▽
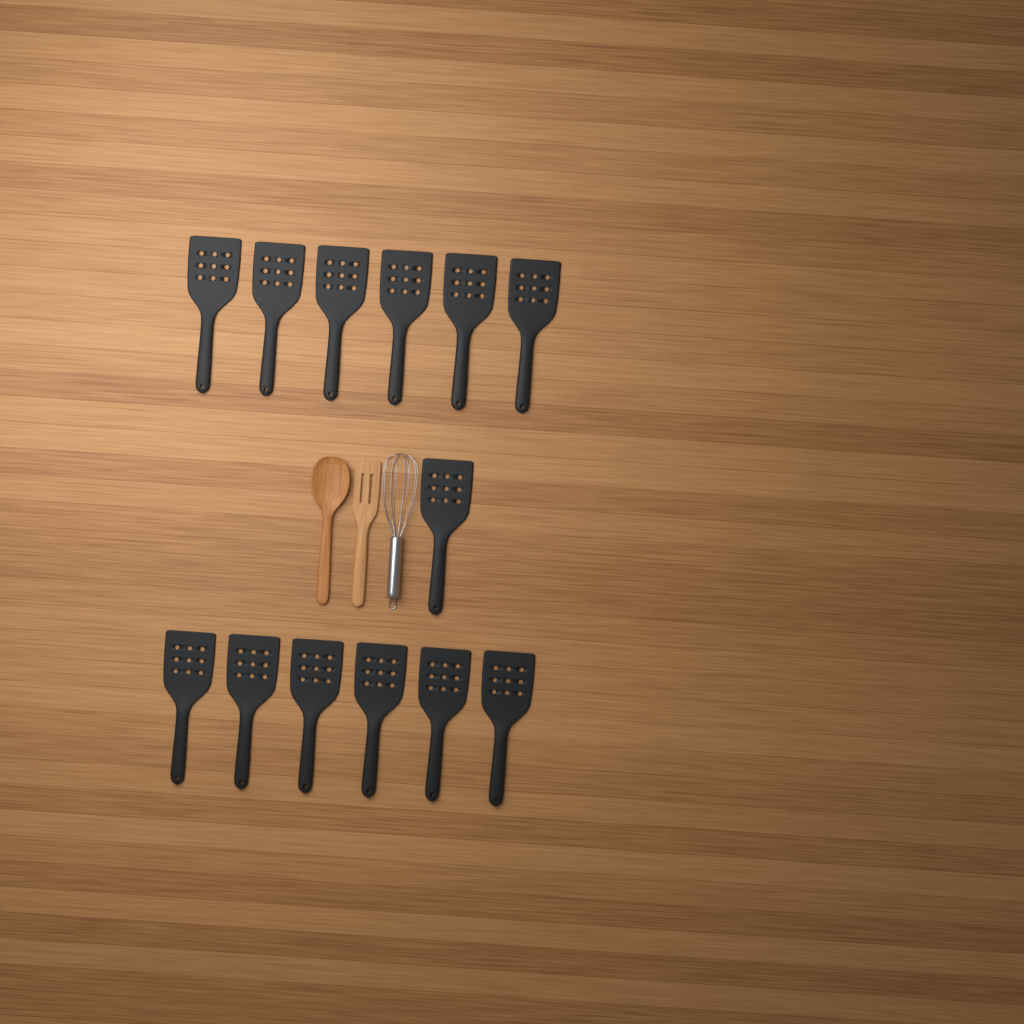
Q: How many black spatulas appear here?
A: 13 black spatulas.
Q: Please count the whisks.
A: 1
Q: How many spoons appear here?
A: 1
△
Réécrivez toutes les lignes ci-dessus en substituant « forks » à « whisks », sans modifier le reste. N'incluez pas les images dans la réponse.

### [RÉPONSE ATTENDUE]
Q: How many black spatulas appear here?
A: 13 black spatulas.
Q: Please count the forks.
A: 1
Q: How many spoons appear here?
A: 1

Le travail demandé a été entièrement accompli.